El roaming Wi-Fi en entornos domésticos complejos es un desafío técnico fundamental para garantizar una conectividad fluida y sin interrupciones. En este artículo, Rui Carmo aborda la mejora del roaming en una red doméstica gestionada con OpenWRT, donde dispositivos como iPhones y MacBooks fallaban críticamente al cambiar de Punto de Acceso (AP), quedándose atascados en señales débiles o inutilizables.

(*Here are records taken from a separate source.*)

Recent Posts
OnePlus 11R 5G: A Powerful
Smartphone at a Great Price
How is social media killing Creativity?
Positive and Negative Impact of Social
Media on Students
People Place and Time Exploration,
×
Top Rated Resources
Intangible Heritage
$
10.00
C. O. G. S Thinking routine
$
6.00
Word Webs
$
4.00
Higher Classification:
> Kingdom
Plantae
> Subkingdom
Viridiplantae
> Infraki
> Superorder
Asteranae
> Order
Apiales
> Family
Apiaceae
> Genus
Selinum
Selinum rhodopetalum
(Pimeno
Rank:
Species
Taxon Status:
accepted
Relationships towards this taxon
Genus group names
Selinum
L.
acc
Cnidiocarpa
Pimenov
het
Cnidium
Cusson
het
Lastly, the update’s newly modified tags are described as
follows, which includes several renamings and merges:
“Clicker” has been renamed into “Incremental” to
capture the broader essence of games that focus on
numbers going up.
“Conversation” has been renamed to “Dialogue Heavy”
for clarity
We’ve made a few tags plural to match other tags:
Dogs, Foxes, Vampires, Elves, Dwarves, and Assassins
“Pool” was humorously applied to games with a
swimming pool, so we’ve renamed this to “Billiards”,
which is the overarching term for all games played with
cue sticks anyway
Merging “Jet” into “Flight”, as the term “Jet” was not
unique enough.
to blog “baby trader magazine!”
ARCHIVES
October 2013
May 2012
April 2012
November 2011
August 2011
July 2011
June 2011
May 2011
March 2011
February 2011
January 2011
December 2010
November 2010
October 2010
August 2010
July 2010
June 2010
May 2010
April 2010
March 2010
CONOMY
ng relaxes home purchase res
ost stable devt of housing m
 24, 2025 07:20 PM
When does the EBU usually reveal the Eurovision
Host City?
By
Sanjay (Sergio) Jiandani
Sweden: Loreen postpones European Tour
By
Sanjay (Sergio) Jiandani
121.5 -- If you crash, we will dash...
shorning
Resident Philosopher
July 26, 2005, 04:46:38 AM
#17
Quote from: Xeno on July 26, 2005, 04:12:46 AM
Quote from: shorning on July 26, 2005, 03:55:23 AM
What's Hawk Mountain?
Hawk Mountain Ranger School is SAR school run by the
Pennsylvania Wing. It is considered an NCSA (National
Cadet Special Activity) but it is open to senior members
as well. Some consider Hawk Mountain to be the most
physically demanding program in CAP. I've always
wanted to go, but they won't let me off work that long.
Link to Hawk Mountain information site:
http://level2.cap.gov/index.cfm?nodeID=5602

La explicación técnica se centra en la implementación de dos componentes clave en el firmware OpenWRT: usteer y static-neighbor-reports. Aunque el autor ya tenía habilitadas las normas de seguridad y transición rápida (802.11r/k/v), los clientes decidían el cambio de AP por su cuenta, lo que resultaba en una mala experiencia de usuario. usteer actúa como un demonio de dirección que gestiona el estado de los clientes y los APs. Sin embargo, para que funcione correctamente, los APs deben compartir información sobre sus vecinos. Aquí entra static-neighbor-reports, un paquete que obliga a cada radio a generar listas de vecinos específicas por banda (2.4GHz y 5GHz), permitiendo que los clientes reciban datos 802.11k precisos para tomar decisiones de roaming informadas y evitar la “pegajosidad” de los dispositivos.
Este enfoque es ideal para entusiastas de la tecnología, administradores de sistemas o pequeñas oficinas que utilizan hardware de consumo (como los Cudy AX3000) con firmware OpenWRT. Es perfecto para quienes prefieren la gestión local y la transparencia total sobre su red, evitando la dependencia de controladores en la nube o software propietario que a menudo ocultan la configuración.
Aunque el resultado mejora significativamente la calidad de la señal, no es una solución mágica. La banda de 2.4GHz sigue siendo propensa a la congestión y el ruido doméstico. Además, se observó un error menor en los registros de Transición Rápida (FT) que requiere monitoreo constante. La configuración requiere conocimientos técnicos para instalar paquetes y gestionar logs, pero ofrece la ventaja incomparable de tener un sistema auditado y controlado al 100%, permitiendo inspeccionar cualquier anomalía directamente.